**About this task**
Please locate each line in the records that contains the word "possibile" and copy those lines out.

+ + +

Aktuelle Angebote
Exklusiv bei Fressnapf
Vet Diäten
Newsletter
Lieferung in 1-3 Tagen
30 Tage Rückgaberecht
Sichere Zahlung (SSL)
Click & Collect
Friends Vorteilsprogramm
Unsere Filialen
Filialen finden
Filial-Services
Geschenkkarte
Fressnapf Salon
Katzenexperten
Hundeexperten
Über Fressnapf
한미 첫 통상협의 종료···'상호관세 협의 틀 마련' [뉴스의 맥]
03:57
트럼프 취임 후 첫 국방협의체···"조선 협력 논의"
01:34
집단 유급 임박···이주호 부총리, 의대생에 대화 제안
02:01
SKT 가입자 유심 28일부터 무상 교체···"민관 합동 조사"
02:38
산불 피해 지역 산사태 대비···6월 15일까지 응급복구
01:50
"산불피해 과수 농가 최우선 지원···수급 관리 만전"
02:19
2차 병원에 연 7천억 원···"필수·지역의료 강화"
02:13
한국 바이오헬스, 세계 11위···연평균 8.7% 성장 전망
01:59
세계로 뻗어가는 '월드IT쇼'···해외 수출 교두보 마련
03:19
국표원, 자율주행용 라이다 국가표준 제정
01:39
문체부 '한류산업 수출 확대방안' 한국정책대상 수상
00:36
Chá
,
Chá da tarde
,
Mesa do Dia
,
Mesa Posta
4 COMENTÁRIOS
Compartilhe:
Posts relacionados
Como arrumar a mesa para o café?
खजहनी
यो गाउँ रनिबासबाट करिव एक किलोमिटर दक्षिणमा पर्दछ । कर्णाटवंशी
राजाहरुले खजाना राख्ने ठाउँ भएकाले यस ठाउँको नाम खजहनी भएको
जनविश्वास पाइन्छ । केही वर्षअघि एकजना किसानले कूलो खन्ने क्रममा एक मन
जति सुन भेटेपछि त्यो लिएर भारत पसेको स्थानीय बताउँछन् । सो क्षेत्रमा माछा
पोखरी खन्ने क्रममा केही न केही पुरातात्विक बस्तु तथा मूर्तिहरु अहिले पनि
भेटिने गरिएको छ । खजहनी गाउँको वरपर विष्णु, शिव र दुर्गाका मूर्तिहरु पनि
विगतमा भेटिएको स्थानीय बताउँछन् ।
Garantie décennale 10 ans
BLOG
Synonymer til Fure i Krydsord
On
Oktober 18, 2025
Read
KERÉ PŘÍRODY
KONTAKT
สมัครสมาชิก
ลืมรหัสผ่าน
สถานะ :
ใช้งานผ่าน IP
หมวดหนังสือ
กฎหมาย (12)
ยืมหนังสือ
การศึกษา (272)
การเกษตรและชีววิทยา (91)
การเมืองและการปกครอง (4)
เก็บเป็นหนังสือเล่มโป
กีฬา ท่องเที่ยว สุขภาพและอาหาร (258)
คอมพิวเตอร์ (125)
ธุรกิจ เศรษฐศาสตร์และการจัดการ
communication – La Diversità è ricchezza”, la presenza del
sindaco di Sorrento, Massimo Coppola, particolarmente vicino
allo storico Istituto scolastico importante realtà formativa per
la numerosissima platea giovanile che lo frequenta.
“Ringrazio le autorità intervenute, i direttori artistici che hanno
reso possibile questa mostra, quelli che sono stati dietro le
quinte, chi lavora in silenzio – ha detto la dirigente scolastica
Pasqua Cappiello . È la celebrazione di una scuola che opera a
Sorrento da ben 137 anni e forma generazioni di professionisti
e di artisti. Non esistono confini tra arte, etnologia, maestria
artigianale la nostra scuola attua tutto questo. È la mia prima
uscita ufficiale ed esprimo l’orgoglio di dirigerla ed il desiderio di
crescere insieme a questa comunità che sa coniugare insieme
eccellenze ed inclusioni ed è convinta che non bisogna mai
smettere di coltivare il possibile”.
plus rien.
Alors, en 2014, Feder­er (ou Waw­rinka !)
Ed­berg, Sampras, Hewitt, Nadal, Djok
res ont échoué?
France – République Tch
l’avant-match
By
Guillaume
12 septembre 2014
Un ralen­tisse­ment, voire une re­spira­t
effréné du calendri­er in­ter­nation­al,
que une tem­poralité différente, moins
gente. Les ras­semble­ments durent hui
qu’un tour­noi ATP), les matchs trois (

+ + +

**Exercise response**
reso possibile questa mostra, quelli che sono stati dietro le
smettere di coltivare il possibile”.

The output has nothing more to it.